■ **Figure understanding tasks**
*** Begin section ***
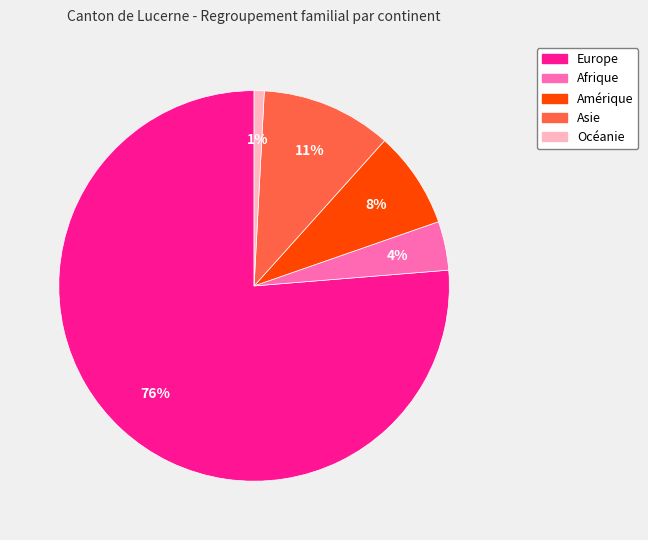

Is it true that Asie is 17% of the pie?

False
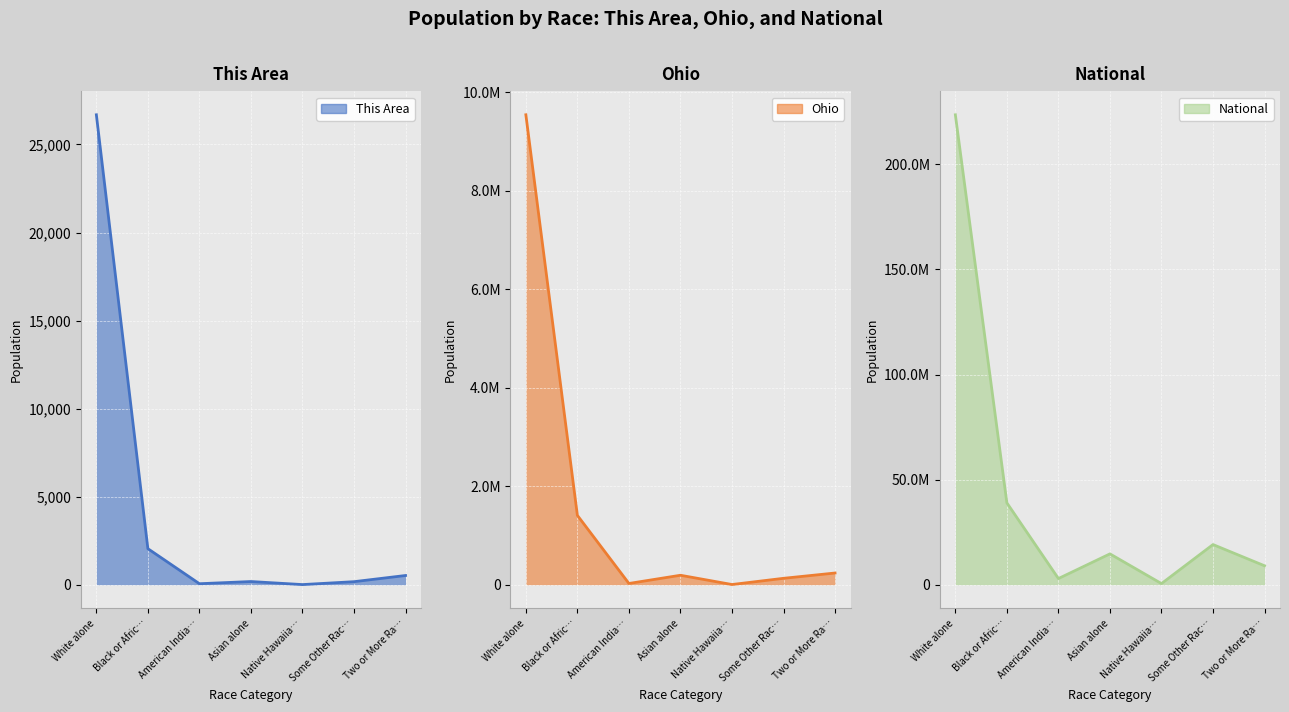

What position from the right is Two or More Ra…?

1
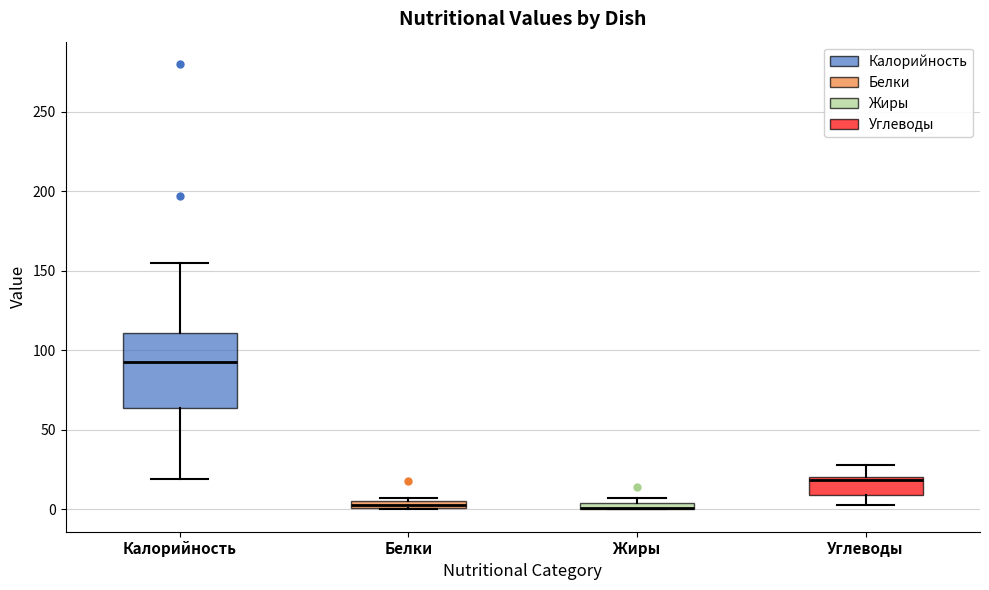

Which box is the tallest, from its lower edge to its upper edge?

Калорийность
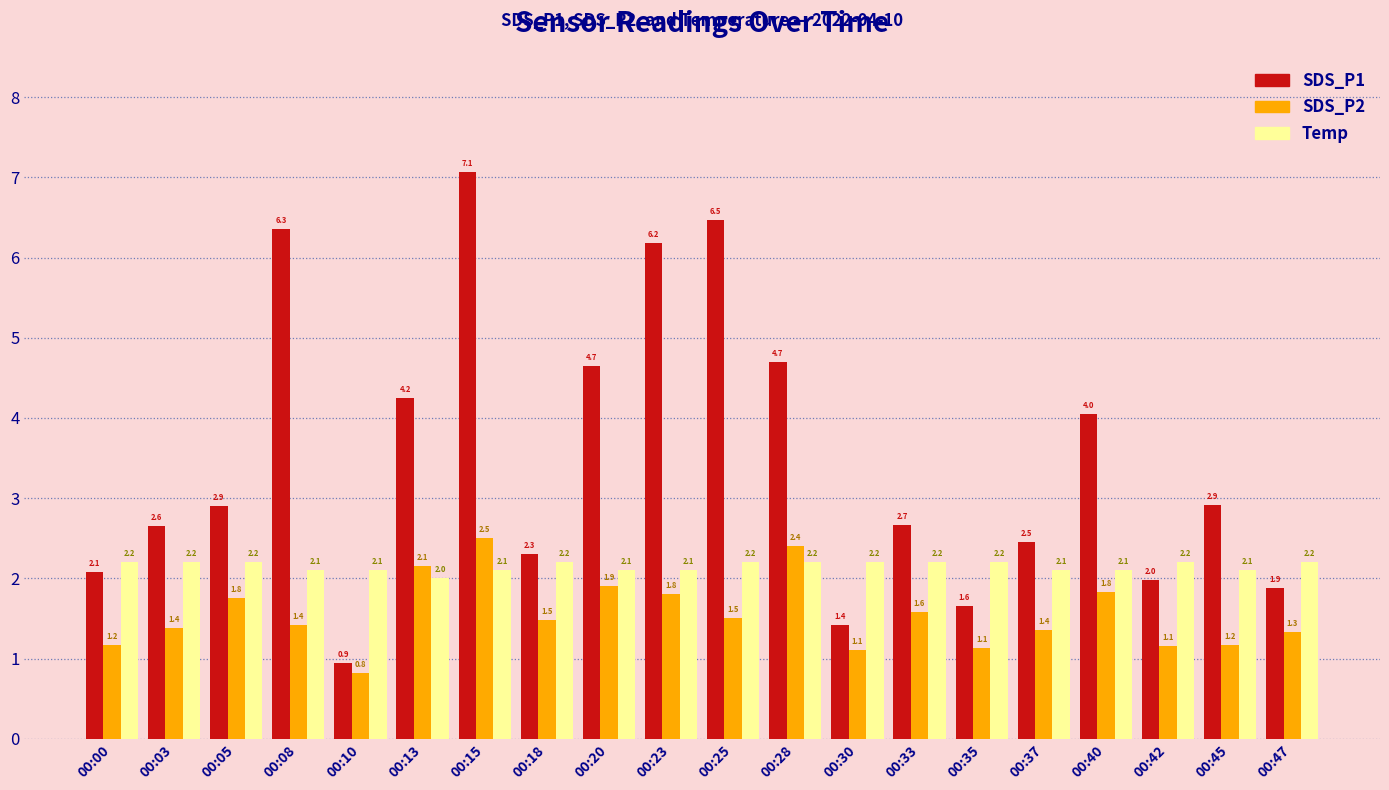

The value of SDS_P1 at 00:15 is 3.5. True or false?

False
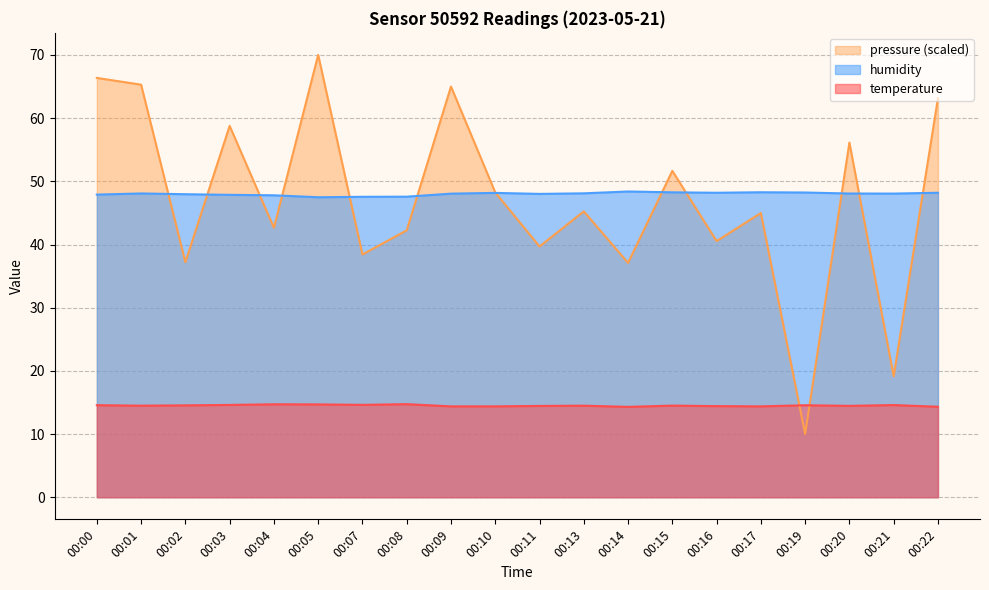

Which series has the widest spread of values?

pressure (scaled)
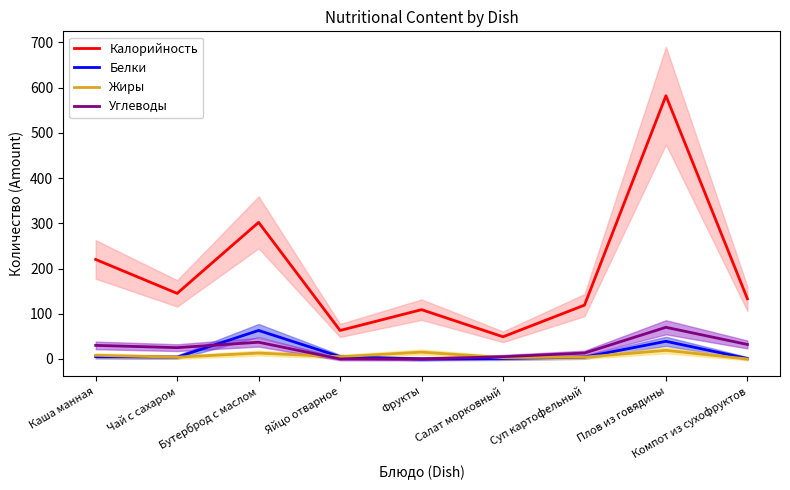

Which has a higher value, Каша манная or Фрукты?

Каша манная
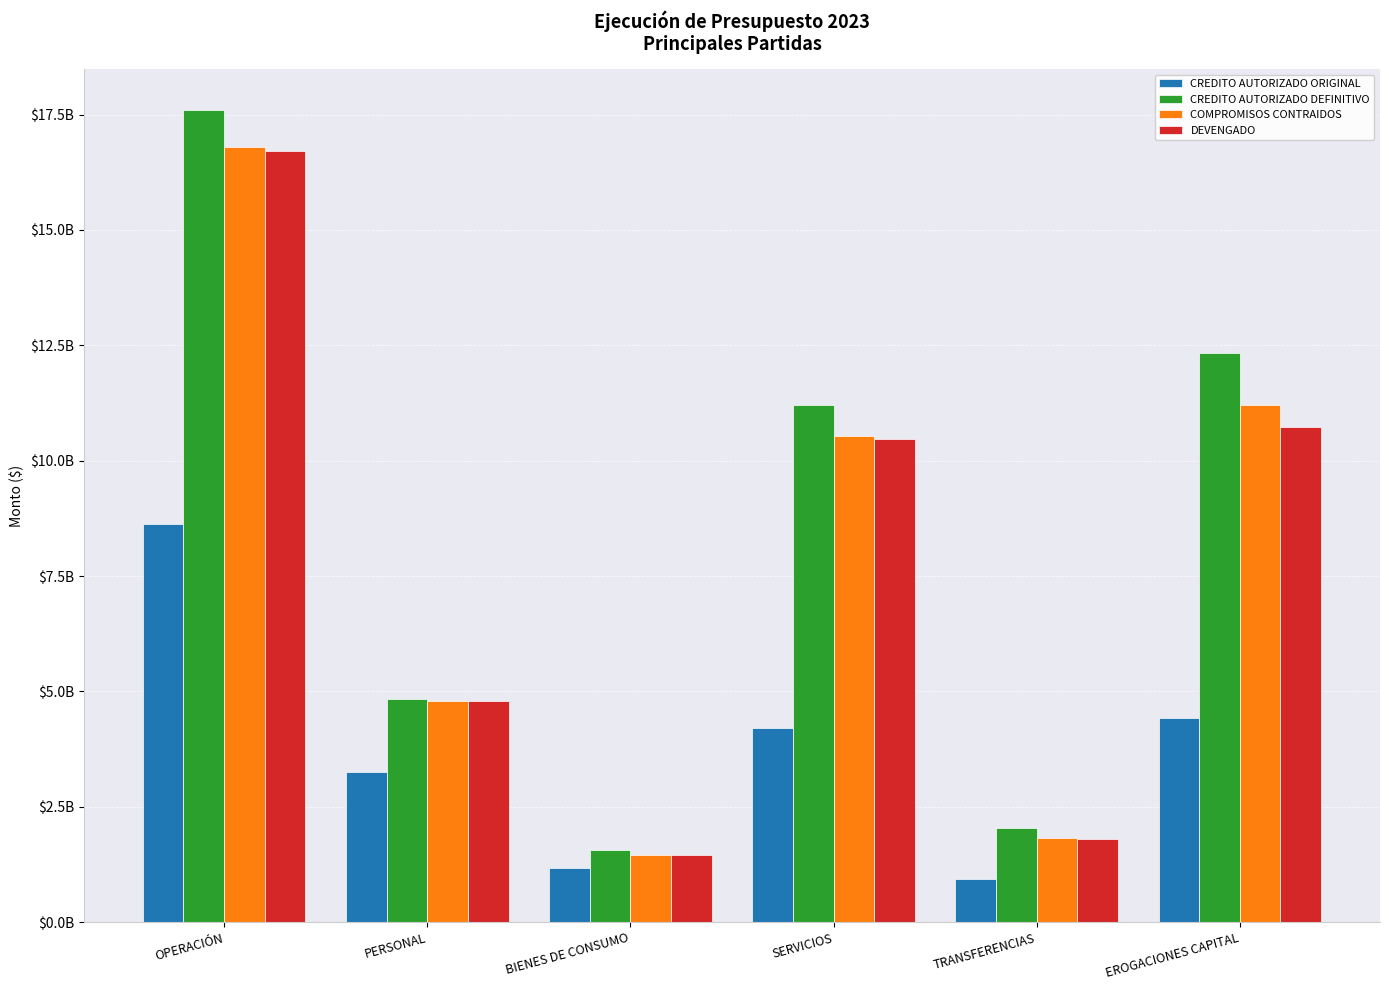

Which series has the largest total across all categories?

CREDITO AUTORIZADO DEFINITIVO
*** End section ***
■ **ABOUT THIS TASK**
Retype all of the lines above word for word, leaving out the pictures.

■ **EXERCISE RESULT**
Is it true that Asie is 17% of the pie?

False

What position from the right is Two or More Ra…?

1

Which box is the tallest, from its lower edge to its upper edge?

Калорийность

The value of SDS_P1 at 00:15 is 3.5. True or false?

False

Which series has the widest spread of values?

pressure (scaled)

Which has a higher value, Каша манная or Фрукты?

Каша манная

Which series has the largest total across all categories?

CREDITO AUTORIZADO DEFINITIVO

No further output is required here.